The premise here can be likened in part to a first-person video game. The lifelogger doesn’t necessarily show him or herself in the video; it’s from a first-person perspective and thus the events are recording from the perspective they were participated in.
Believe it or not, lifelogging was around well before the Internet really took off. Steve Mann became the first notable lifelogger in the 1980s, wearing a camera which eventually led to the webcams we all use today. Mann started transmitting his life in live-time 24-hours a day, and he continued well into the 200s.

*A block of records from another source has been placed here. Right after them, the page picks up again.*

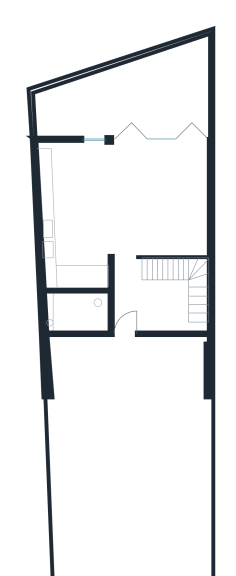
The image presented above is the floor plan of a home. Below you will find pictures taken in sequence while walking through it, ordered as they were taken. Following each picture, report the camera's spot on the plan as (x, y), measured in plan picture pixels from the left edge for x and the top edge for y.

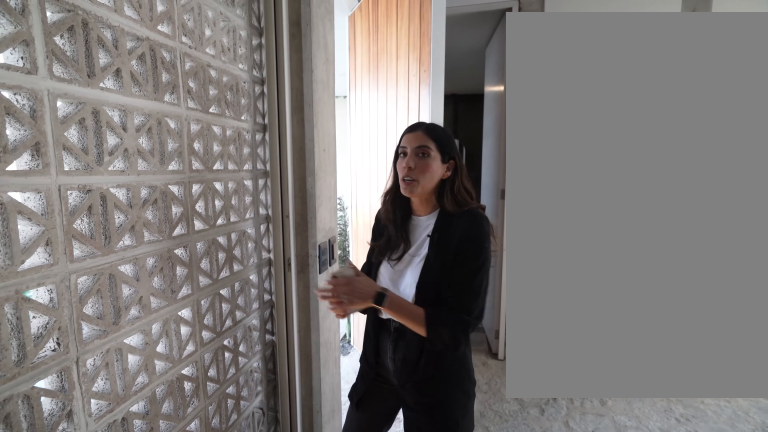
(168, 324)
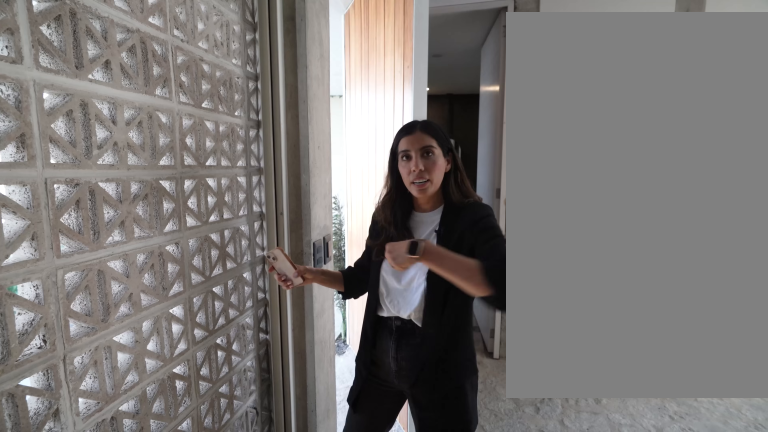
(168, 324)
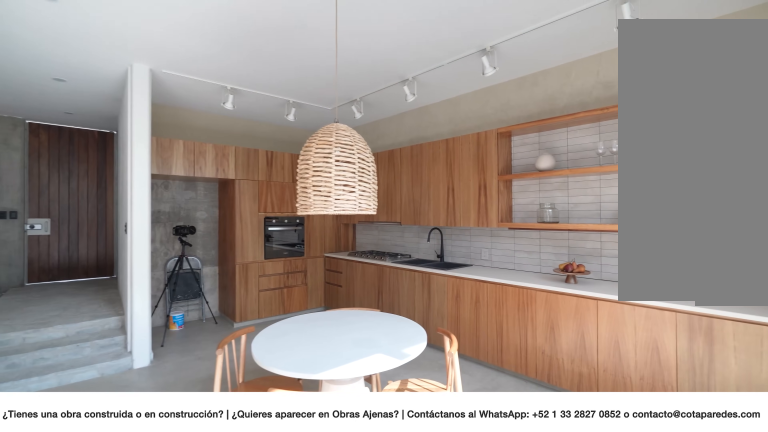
(116, 167)
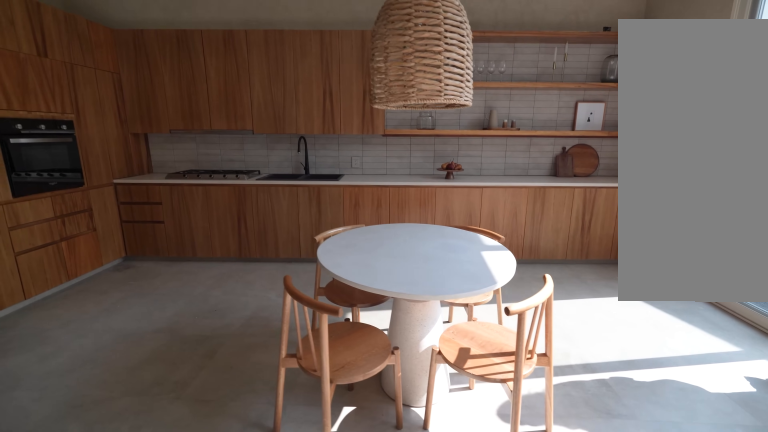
(117, 157)
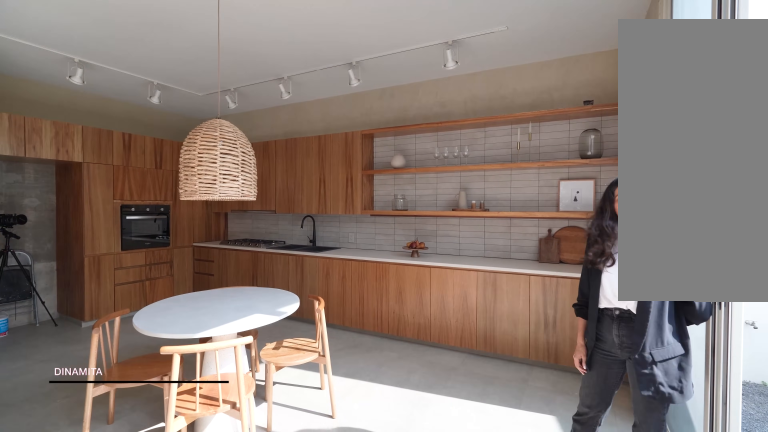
(132, 179)
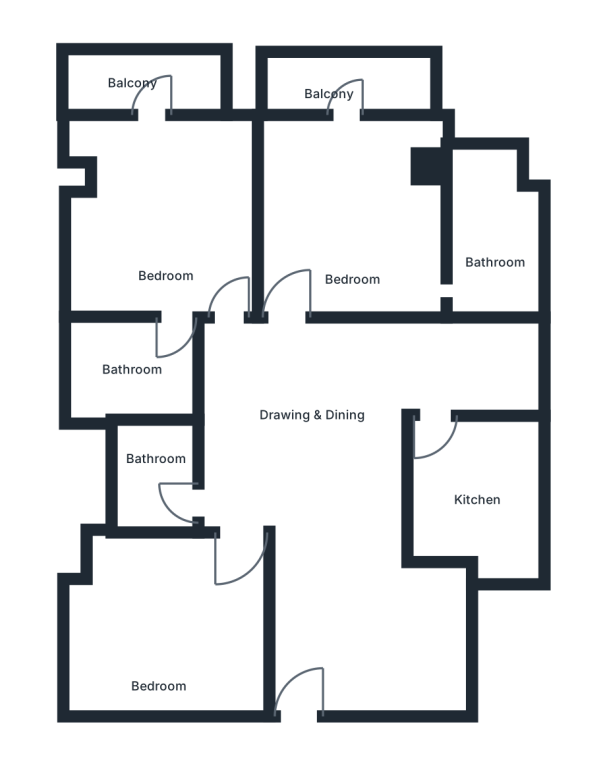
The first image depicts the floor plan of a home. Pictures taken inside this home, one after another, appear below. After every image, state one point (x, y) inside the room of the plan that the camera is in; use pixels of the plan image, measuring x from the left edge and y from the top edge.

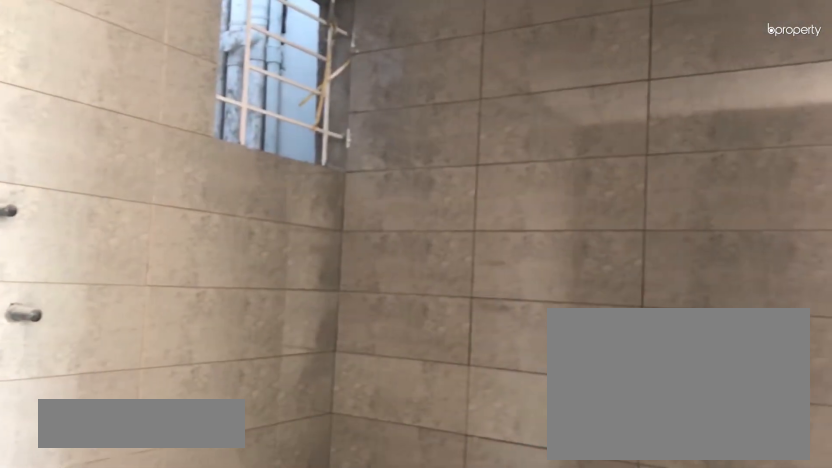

Whether you’re streaming the video live or simply recording it, lifelogging gives you a great opportunity to capture the world around you. If you would like to get started in lifelogging, below are some tips to assist you in the process.
Decide On a Format
Do you want to stream to a website in live time, or do you want to record and edit your videos? Your decision here is crucial, because it will dictate which way you proceed. For instance, it’s going to cost more money and take more technical knowledge to stream your life in live time, whereas it’s simpler and cheaper to record the events, store them, and then edit the video.
Find Your Software
Deciding what you want to use here is the first step in the lifelogging process. Today’s technology means that you don’t have to strap a bulky camera system to your shoulders or chest. You don’t need to carry around multiple cameras and battery packs like the Survivorman or anything of the sort. You can find smaller cameras to use if it’s something that better suits your needs, and you can find a wide range of storage devices and devices which allow for live streaming.
Do it for Yourself
Lifelogging is something that should be done for personal growth and not to attempt to become an Internet celebrity. Sure, sharing your experiences with the world may be fulfilling, but when you’re logging on behalf of the public, you’re really defeating the purpose. This is something you should do because you want to chronicle your life and use the data collected to reflect and grow.
Proceed with Caution
Since lifelogging isn’t new and there are many people participating, it goes without saying that there are few unique angles left here. This leads some people to take extreme risks when lifelogging, from mountain climbing and sky surfing to diving and auto racing. You should never risk your life to get a good shot. The idea behind lifelogging is simply to chronicle your events; it isn’t to be dangerous for the sake of good video.
Remember that you don’t need to walk on the wild side to be a lifelogger. It’s a real-time video diary, simply put, and chronicling the life you live is more than enough reason to get started.